§ WORK REQUEST
Please restate the data that follows word for word, with the pictures left out.

§ DATA FOR THIS EXERCISE
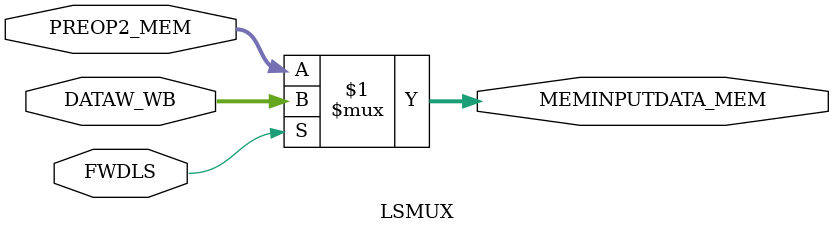
<source format=sv>
`timescale 1ns / 1ps


module LSMUX(
    output logic [31:0] MEMINPUTDATA_MEM,
    input logic [31:0] DATAW_WB, PREOP2_MEM,
    input logic FWDLS
    );
    assign MEMINPUTDATA_MEM = FWDLS ? DATAW_WB : PREOP2_MEM;
endmodule

</source>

§ PROBLEM SOLUTION
<source format=sv>
`timescale 1ns / 1ps


module LSMUX(
    output logic [31:0] MEMINPUTDATA_MEM,
    input logic [31:0] DATAW_WB, PREOP2_MEM,
    input logic FWDLS
    );
    assign MEMINPUTDATA_MEM = FWDLS ? DATAW_WB : PREOP2_MEM;
endmodule

</source>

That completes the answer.